Task requirements:
Faithfully repeat all of the records, as they are written below.

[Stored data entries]
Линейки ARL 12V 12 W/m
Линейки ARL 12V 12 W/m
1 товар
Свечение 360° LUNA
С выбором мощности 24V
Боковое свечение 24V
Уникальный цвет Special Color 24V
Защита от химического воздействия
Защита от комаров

Task answer:
Линейки ARL 12V 12 W/m
Линейки ARL 12V 12 W/m
1 товар
Свечение 360° LUNA
С выбором мощности 24V
Боковое свечение 24V
Уникальный цвет Special Color 24V
Защита от химического воздействия
Защита от комаров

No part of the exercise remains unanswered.